= Inside Australia =

2003 Australian television series

Inside Australia is a former weekly Australian television documentary series, produced and broadcast by the Special Broadcasting Service between 2003 and 2008.

==History==
Inside Australia premiered on SBS Television at 7:00 pm on Sunday 12 October 2003 The first season was 12 episodes long, with SBS working with directors to depict normal Australians.

The show was axed in 2008, concluding on 29 October with a re-airing of My Brother Vinnie.

==Description==
Episodes were 25 minutes long and the series was designed to look at "personal stories of Australians and topical issues in contemporary Australian life." Film makers were asked to submit proposals and SBS would help fund production of chosen works.

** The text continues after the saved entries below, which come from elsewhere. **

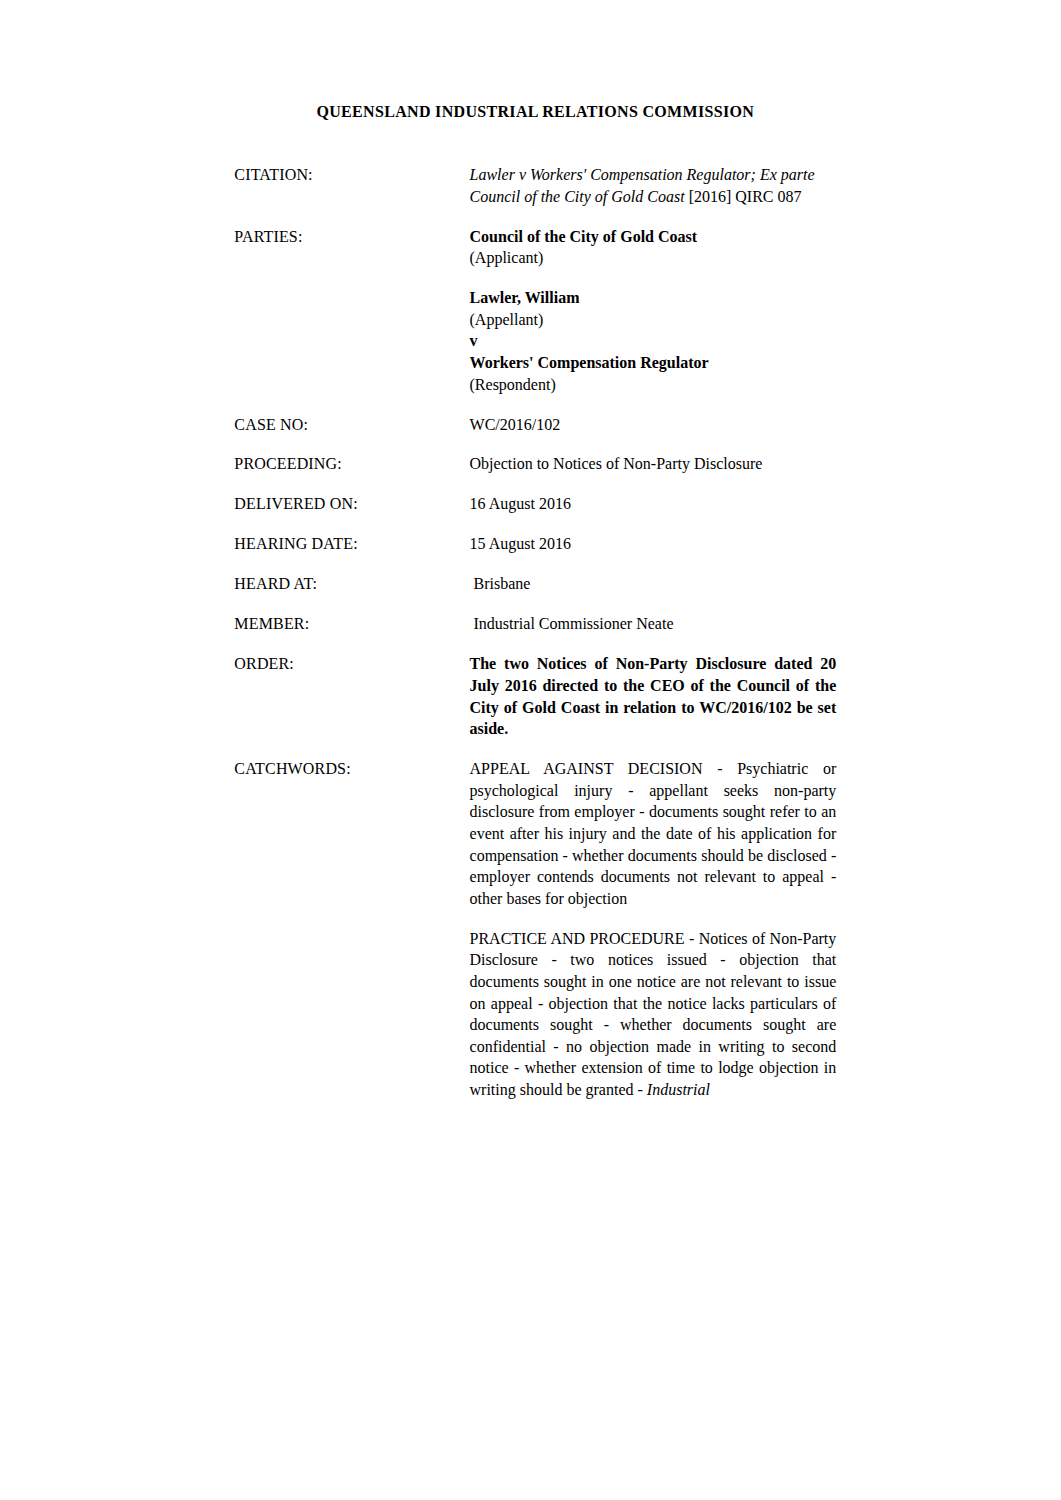Queensland Industrial Relations Commission
| Citation: | Lawler v Workers' Compensation Regulator; Ex parte Council of the City of Gold Coast [2016] QIRC 087 |
| Parties: | Council of the City of Gold Coast (Applicant) Lawler, William (Appellant) v Workers' Compensation Regulator (Respondent) |
| Case No: | WC/2016/102 |
| Proceeding: | Objection to Notices of Non-Party Disclosure |
| Delivered on: | 16 August 2016 |
| Hearing Date: | 15 August 2016 |
| Heard at: | Brisbane |
| Member: | Industrial Commissioner Neate |
| Order: | The two Notices of Non-Party Disclosure dated 20 July 2016 directed to the CEO of the Council of the City of Gold Coast in relation to WC/2016/102 be set aside. |
| Catchwords: | APPEAL AGAINST DECISION - Psychiatric or psychological injury - appellant seeks non-party disclosure from employer - documents sought refer to an event after his injury and the date of his application for compensation - whether documents should be disclosed - employer contends documents not relevant to appeal - other bases for objection PRACTICE AND PROCEDURE - Notices of Non-Party Disclosure - two notices issued - objection that documents sought in one notice are not relevant to issue on appeal - objection that the notice lacks particulars of documents sought - whether documents sought are confidential - no objection made in writing to second notice - whether extension of time to lodge objection in writing should be granted - Industrial |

It featured documentaries on many different subjects, varying from stand-alone documentaries to continuing series. Documentaries aired include:
- Hard Choices over eight episodes about "difficult decisions everyday Australians face in their lives".
- The Passionate Apprentices, three episodes about specialist craftsmen passing on their knowledge to apprentices.
- Over the Fence, four episodes about neighbours.
- My Brother Vinnie which sees actor Aaron Pedersen caring for his disabled brother Vinnie.
- The Godfather of Bodies about a former body builder training women in the sport.
- Grandpa's Games on a 91 year old sportsman.